Yes, it handles 1440p gaming on high settings smoothly and can manage 4K if you tweak a few graphics options, thanks to the RTX 5070. Competitive shooters and older titles will run extremely well.
Q: How does the HP OMEN 45L GT22 compare to a Lenovo Legion Tower 5i?
The OMEN 45L GT22 has a faster CPU and more versatile ports, making it better for work and streaming, while the Legion Tower 5i typically offers a stronger GPU for the price, giving it an edge in raw gaming performance.
Q: Can I upgrade the HP OMEN 45L GT22 later?
Yes, the case uses tool-less entry and there are extra M.2 slots for SSDs plus a PCIe x16 slot to swap in a more powerful graphics card in the future.
Q: Is the HP OMEN 45L GT22 good for video editing?
Absolutely, the 24-core Core Ultra 9 285K and 32GB of DDR5 RAM tear through rendering and timeline scrubbing, and the Thunderbolt 4 port lets you connect fast external drives directly.
Who Should Skip This
Skip this if your main goal is maxing out 4K gaming right now without compromises. The RTX 5070 is good, but it'll struggle with ultra settings in the hardest titles, so you'd be happier with a system packing an RTX 4080 Super or RX 7900 XTX. Also, anyone who needs a quiet, compact PC should look at smaller builds or even an Apple iMac M4 for silent operation, because this 22.6kg tower is anything but portable and fan noise under load can be noticeable.
Verdict
If you've been shopping for a powerful prebuilt that won't break a sweat on CPU-heavy tasks and you want tons of ports without dongle hell, the HP OMEN 45L GT22 deserves a spot on your shortlist. The Core Ultra 9 285K is absurdly fast, and the whole package feels built to last.
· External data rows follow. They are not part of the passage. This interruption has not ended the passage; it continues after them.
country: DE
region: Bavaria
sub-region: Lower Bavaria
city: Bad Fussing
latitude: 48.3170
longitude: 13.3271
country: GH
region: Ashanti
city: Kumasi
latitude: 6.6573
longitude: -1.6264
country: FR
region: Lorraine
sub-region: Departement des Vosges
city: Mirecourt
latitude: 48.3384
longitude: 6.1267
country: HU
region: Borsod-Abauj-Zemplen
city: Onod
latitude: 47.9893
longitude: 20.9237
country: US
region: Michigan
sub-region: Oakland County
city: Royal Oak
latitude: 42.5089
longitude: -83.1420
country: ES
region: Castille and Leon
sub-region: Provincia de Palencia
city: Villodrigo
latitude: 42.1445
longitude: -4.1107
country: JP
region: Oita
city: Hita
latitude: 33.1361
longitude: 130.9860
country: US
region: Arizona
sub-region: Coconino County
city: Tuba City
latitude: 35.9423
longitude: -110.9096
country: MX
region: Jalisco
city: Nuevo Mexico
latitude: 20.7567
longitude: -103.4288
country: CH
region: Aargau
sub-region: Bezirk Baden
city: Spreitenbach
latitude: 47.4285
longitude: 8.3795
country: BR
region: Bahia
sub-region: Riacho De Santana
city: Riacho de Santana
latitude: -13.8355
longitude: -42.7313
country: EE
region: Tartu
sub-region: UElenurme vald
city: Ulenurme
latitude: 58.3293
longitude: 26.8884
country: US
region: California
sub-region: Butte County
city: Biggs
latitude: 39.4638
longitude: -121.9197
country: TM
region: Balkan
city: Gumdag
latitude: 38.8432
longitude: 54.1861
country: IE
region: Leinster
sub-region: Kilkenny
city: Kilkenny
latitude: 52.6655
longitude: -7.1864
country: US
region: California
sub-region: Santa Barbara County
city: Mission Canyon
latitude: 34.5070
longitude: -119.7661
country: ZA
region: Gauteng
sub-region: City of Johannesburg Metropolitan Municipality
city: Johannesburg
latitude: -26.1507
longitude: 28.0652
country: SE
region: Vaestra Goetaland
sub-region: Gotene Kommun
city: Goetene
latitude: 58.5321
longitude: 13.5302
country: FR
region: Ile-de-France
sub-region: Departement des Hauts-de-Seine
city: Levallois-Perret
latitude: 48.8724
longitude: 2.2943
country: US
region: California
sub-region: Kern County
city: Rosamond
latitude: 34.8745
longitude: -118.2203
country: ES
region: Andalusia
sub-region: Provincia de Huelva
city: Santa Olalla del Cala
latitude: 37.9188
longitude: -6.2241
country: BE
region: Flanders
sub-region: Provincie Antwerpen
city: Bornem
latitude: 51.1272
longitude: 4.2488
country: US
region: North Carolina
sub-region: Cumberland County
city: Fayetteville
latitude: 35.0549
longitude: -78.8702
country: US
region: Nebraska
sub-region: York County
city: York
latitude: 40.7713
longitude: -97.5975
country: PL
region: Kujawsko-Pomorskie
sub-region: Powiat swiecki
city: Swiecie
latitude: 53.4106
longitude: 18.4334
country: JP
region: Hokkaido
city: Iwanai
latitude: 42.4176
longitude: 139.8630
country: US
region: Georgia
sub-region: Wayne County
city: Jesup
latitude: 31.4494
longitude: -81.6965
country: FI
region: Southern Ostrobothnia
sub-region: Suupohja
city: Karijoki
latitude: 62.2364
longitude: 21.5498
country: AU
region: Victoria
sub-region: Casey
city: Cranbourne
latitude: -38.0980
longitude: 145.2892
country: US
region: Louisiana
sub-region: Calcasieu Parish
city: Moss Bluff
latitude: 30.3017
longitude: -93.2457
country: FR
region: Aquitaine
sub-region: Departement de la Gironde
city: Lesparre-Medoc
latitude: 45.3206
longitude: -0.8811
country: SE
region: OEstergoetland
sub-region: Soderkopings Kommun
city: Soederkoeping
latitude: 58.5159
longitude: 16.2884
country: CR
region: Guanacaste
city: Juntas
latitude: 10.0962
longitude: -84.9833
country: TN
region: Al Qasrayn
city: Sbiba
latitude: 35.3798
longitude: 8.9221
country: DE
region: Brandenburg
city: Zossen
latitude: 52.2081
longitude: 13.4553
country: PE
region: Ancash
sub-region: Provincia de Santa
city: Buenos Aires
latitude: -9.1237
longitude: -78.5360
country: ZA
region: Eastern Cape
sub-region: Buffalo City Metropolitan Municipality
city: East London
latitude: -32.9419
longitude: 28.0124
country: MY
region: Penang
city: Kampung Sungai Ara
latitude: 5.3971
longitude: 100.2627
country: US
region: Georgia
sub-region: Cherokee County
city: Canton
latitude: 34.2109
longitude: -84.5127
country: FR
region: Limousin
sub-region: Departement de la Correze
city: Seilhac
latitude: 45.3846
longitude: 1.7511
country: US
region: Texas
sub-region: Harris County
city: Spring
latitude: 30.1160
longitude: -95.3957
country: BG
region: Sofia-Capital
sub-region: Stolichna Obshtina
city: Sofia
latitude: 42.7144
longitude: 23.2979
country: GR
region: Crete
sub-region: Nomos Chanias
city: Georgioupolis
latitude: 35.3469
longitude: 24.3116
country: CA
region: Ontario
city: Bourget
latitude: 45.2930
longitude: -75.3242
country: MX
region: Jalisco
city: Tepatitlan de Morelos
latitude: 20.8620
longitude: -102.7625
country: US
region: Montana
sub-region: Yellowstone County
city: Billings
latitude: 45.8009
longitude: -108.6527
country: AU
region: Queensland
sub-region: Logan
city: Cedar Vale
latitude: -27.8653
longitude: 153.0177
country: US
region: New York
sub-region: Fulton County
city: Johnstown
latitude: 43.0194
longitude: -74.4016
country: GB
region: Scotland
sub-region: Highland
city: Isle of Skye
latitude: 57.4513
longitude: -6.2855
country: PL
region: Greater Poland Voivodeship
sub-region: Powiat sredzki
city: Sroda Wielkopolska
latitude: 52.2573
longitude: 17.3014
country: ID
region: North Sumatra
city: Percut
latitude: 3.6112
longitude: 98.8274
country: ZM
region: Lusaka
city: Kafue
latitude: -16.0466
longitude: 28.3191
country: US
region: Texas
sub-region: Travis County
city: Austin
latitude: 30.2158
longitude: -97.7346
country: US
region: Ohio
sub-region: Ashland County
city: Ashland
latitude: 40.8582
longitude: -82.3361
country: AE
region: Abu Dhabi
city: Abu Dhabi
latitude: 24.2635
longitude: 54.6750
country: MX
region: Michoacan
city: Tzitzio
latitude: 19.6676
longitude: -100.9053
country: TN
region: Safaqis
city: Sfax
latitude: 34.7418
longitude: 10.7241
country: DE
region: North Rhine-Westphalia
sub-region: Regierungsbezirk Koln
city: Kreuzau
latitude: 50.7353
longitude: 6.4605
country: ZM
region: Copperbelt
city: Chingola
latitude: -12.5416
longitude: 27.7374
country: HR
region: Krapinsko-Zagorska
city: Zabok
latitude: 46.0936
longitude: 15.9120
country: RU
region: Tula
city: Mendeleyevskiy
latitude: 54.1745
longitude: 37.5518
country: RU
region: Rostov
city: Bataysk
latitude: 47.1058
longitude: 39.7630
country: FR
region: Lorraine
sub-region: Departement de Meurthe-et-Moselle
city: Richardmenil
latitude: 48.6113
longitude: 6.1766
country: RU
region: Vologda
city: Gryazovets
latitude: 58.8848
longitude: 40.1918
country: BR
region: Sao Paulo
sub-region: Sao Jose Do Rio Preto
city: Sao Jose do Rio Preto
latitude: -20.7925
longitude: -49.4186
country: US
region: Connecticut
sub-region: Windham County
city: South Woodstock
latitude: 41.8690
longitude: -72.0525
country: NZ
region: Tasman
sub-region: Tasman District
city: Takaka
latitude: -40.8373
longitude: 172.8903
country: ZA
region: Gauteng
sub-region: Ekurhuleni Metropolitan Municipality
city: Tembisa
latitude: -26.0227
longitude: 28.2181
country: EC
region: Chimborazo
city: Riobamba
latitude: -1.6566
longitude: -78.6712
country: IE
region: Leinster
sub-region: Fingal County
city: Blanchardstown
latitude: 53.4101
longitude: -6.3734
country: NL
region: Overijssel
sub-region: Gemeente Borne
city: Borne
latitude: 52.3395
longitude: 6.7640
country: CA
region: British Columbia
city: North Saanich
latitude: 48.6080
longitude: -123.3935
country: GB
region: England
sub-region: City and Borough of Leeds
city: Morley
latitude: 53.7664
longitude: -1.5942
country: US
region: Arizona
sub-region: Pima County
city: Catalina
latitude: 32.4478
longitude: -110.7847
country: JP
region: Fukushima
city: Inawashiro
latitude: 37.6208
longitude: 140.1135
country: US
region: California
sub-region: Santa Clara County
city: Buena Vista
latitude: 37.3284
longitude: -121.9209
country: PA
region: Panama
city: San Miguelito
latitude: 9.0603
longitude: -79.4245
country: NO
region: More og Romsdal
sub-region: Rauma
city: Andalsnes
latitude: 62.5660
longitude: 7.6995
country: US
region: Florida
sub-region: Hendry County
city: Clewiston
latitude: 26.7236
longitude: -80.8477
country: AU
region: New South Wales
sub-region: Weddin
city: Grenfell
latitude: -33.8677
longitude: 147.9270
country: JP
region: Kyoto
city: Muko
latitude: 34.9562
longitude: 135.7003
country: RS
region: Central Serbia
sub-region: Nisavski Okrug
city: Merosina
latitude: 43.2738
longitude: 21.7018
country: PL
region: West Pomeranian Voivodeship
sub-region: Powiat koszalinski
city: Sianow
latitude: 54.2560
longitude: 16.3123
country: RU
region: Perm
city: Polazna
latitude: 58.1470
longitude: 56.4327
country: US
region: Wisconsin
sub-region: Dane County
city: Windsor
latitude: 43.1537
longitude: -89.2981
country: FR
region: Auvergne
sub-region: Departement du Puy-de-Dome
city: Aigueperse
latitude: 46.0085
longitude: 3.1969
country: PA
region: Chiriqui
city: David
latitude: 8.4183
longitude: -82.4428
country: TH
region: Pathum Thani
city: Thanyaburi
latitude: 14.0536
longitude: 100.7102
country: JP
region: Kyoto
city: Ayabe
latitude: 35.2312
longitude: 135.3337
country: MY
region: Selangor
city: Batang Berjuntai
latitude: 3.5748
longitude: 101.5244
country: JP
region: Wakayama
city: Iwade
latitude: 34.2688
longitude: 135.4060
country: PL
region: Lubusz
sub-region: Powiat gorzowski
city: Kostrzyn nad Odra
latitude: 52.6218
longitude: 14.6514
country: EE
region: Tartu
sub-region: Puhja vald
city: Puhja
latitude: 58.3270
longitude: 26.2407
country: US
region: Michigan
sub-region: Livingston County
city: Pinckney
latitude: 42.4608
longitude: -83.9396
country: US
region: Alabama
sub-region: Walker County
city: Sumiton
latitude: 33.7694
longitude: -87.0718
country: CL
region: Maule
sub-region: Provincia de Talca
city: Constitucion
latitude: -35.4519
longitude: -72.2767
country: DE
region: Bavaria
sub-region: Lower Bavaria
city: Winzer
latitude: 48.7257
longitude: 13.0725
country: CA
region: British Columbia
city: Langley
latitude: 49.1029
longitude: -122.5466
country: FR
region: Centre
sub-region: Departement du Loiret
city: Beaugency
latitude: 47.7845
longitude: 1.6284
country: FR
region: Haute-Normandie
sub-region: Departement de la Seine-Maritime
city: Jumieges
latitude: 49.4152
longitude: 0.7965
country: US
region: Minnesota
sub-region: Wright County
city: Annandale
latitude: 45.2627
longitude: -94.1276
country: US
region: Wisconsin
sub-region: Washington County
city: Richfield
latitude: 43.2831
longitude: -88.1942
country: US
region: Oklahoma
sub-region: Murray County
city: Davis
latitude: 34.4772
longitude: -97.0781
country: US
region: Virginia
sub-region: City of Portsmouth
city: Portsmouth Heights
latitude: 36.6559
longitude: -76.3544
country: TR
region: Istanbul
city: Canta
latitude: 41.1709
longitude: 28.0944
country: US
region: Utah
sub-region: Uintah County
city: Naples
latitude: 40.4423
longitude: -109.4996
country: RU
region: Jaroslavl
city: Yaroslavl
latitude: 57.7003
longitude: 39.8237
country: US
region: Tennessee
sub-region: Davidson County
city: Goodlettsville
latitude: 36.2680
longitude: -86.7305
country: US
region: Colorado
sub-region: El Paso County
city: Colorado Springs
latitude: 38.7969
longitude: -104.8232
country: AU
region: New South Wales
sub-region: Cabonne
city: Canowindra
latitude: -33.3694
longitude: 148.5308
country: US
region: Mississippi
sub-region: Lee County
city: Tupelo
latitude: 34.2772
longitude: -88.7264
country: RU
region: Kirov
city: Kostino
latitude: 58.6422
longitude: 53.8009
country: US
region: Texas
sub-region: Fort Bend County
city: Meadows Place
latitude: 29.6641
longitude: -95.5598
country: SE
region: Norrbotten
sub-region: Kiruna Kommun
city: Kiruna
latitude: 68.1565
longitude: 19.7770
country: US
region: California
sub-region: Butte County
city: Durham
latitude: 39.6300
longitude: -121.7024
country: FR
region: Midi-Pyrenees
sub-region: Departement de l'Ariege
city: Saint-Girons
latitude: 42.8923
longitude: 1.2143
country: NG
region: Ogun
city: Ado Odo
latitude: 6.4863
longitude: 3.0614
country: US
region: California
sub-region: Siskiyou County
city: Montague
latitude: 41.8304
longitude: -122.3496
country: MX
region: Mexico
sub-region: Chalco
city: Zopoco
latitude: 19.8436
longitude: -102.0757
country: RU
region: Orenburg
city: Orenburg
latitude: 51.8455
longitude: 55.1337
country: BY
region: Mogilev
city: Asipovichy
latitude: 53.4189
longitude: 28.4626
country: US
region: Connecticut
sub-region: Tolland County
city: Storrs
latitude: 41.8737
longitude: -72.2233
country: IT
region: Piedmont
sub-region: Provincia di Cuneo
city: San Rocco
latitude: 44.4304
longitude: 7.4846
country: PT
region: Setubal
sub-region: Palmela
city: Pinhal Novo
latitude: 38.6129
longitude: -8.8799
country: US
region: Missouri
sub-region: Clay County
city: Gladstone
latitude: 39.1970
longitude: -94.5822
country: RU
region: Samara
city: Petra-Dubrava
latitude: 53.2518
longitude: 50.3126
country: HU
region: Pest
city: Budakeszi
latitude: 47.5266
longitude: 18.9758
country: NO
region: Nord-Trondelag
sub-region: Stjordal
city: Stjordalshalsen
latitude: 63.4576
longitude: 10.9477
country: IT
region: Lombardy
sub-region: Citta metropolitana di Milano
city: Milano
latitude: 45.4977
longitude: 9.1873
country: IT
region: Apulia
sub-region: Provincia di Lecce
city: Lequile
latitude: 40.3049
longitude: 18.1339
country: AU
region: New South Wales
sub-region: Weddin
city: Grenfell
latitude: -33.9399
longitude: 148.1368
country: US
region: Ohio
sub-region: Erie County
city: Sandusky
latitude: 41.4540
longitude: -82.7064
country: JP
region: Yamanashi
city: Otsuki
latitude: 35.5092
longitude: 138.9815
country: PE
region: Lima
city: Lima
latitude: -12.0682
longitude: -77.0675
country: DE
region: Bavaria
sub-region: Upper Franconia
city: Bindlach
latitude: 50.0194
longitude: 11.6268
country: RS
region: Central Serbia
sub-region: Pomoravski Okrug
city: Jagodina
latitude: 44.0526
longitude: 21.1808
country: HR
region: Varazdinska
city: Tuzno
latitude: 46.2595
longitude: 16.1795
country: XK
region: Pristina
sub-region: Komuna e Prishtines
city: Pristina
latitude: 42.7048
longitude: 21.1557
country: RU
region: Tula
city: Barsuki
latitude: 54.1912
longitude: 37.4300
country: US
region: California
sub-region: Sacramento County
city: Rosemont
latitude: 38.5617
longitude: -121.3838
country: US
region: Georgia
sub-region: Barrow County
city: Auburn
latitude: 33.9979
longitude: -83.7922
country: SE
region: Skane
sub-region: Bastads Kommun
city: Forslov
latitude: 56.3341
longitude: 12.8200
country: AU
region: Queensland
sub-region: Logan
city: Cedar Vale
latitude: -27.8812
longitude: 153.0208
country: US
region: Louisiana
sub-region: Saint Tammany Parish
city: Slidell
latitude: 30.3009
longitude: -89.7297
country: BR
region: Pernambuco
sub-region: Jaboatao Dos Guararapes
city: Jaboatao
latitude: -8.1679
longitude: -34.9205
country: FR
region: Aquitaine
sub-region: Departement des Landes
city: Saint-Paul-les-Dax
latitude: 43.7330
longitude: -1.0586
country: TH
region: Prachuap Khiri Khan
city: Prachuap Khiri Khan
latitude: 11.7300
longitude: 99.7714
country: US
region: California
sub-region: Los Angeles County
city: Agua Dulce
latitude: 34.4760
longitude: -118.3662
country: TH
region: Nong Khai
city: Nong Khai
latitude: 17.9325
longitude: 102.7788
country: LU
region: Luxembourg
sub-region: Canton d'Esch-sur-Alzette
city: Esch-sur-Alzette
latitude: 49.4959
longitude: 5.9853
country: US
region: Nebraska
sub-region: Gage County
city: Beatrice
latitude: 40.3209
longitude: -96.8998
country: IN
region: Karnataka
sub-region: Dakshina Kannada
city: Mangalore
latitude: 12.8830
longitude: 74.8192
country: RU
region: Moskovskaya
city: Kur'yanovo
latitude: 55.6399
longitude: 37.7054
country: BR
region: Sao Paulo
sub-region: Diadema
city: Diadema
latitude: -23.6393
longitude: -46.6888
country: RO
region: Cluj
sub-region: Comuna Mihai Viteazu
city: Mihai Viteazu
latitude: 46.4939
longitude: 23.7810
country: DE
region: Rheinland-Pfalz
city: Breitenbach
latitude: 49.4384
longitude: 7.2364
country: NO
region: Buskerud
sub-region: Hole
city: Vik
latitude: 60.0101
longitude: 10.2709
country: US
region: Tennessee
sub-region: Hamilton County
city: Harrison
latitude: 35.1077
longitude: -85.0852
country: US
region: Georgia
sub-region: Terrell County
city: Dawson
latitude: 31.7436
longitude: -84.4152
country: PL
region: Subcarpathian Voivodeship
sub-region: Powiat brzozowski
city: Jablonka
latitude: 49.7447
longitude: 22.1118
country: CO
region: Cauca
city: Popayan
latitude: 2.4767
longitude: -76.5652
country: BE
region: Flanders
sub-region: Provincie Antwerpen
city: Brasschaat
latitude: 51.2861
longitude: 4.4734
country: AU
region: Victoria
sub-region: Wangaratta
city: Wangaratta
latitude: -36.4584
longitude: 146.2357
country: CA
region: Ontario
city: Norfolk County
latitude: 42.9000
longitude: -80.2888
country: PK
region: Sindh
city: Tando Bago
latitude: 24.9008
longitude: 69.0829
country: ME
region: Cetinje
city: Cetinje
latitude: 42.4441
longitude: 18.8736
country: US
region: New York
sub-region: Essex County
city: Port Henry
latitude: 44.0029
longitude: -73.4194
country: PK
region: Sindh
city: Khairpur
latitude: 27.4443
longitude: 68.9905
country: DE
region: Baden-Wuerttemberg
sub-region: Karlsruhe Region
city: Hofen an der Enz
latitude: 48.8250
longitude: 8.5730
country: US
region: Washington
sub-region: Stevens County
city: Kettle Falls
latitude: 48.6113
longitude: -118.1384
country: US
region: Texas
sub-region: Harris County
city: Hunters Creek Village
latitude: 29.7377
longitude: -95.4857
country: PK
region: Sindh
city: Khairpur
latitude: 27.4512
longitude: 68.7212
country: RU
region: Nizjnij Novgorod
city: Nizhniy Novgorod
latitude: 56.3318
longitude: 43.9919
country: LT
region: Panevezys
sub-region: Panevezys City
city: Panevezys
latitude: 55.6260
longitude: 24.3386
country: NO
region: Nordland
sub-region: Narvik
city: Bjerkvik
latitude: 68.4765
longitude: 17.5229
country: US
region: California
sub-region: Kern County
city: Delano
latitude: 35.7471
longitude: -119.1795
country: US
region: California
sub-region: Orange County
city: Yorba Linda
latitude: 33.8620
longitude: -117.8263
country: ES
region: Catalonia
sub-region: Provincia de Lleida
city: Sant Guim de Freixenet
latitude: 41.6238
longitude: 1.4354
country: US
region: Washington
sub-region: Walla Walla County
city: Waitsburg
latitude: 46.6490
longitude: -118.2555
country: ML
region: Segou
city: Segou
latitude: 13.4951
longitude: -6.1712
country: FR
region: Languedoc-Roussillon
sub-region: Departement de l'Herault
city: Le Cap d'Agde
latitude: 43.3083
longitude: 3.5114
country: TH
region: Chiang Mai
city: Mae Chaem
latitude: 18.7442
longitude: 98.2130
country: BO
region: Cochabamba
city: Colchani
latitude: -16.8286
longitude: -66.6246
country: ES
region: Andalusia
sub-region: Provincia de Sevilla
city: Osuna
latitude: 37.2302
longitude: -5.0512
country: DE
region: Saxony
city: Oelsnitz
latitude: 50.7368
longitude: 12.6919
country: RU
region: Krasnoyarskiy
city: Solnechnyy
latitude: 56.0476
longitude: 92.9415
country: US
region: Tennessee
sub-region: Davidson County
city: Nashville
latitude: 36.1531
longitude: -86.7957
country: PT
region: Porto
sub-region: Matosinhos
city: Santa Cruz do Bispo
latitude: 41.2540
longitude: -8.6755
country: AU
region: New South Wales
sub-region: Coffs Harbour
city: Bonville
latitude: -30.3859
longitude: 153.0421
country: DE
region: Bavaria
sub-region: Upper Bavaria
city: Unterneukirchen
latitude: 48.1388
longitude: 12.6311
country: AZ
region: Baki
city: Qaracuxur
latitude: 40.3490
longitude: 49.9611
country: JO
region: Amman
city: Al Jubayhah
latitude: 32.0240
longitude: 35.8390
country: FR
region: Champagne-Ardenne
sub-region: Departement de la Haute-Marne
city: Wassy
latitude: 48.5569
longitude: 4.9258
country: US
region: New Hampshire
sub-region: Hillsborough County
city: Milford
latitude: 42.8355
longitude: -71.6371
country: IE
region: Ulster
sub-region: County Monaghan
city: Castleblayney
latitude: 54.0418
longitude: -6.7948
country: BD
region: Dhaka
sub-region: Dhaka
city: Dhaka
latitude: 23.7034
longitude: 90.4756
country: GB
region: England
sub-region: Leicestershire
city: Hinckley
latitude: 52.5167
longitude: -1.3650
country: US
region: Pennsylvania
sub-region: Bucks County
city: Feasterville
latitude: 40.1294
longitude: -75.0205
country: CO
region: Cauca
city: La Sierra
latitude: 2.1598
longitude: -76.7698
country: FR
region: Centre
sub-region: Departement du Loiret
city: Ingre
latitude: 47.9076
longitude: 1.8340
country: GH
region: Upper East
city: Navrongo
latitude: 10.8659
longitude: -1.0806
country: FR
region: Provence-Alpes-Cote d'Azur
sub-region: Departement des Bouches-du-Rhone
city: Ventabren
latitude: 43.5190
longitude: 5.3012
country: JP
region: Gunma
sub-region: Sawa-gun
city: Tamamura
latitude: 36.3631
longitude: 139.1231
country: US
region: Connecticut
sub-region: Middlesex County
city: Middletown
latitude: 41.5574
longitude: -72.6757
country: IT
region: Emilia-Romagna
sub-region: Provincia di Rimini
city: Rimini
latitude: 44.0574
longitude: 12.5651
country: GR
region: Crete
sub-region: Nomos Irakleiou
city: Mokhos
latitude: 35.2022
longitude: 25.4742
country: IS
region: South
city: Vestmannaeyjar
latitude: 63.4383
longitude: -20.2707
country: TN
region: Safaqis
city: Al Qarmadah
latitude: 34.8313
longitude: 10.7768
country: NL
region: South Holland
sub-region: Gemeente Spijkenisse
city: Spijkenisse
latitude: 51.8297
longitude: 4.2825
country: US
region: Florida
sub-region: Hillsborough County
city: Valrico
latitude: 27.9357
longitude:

But you should know what you're signing up for: a heavy, not-quite-maxed-out GPU that will leave some gamers wishing they'd spent the same money on a system with an RTX 4080 Super instead.
Grab this if you do equal parts gaming and content creation, or if you plan to pop in a new GPU down the line when prices settle. As a pure gaming rig, it's a bit unbalanced for the cost. The cooling, connectivity, and overall polish are real, though, so it's far from a bad buy.